Lauren Pratt
Education
M.A. and Ph.D., University of Michigan (2024)
B.A., University of Alabama (2016)
Areas of Interest
Human-Environment Interactions, Peruvian Archaeology, Archaeology of the Eastern Andes, Computational and Statistical Analysis, Subsistence
Profile
Dr. Lauren Pratt is a postdoctoral scholar at the Cotsen Institute of Archaeology, UCLA. She investigates early human colonization and the transition to food production in the tropical montane cloud forests (TMCF) of the Peruvian eastern Andes. Her dissertation work, titled "Human Ecology and the Early Prehistory of the Eastern Andes, Peru", focused on hunter-gatherer occupation of the Chachapoyas region in northern Peru where she co-directs a team of Peruvian and international archaeologists and technicians.
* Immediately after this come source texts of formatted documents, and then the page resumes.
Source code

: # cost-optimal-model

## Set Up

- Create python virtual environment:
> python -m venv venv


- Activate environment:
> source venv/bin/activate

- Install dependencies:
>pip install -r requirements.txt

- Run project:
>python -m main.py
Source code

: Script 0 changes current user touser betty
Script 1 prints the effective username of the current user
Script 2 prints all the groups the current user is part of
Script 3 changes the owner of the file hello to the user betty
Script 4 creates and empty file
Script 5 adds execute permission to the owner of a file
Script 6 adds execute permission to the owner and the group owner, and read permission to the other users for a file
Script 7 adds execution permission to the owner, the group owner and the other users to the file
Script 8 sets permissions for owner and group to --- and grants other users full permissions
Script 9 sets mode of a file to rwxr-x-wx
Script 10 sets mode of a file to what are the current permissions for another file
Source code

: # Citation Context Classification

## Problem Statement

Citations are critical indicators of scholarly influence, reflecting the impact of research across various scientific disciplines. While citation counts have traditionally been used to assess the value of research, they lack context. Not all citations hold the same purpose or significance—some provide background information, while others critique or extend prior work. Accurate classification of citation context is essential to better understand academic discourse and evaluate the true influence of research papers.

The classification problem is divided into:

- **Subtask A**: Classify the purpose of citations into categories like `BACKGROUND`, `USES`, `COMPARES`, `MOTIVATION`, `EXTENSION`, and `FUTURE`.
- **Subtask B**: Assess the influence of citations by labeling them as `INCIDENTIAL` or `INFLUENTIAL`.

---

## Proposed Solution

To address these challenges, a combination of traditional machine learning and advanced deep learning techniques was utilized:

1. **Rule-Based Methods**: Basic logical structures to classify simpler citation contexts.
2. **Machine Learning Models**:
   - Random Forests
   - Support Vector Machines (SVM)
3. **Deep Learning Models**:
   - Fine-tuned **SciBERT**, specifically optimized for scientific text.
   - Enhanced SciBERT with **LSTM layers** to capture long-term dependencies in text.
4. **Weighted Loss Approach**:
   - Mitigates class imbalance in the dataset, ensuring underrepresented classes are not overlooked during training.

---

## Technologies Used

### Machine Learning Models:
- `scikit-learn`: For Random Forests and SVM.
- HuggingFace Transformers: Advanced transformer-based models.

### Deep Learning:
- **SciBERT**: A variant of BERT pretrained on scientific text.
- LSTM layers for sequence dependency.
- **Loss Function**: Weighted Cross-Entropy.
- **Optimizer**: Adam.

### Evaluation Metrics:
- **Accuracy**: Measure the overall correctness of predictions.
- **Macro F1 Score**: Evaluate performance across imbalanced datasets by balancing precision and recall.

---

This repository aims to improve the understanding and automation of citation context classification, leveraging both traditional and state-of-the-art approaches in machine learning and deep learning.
Employing a combination of environmental and ethnographic survey methods, her work has identified sites with a history of continuous human activity dating back at least 5,500 years, an archaeological record unprecedented for the Peruvian eastern Andes. Current projects focus on the role of the eastern Andes in facilitating the exchange of goods, people, and ideas between the Amazon rainforest and the Andean highlands, as well as understanding the human past in the TMCF of southern Peru. In addition to fieldwork, she specializes in computational analysis, working with archaeological datasets to model archaeological patterns and past human behavior in the R programming language, employing a variety of formal modeling and machine learning techniques.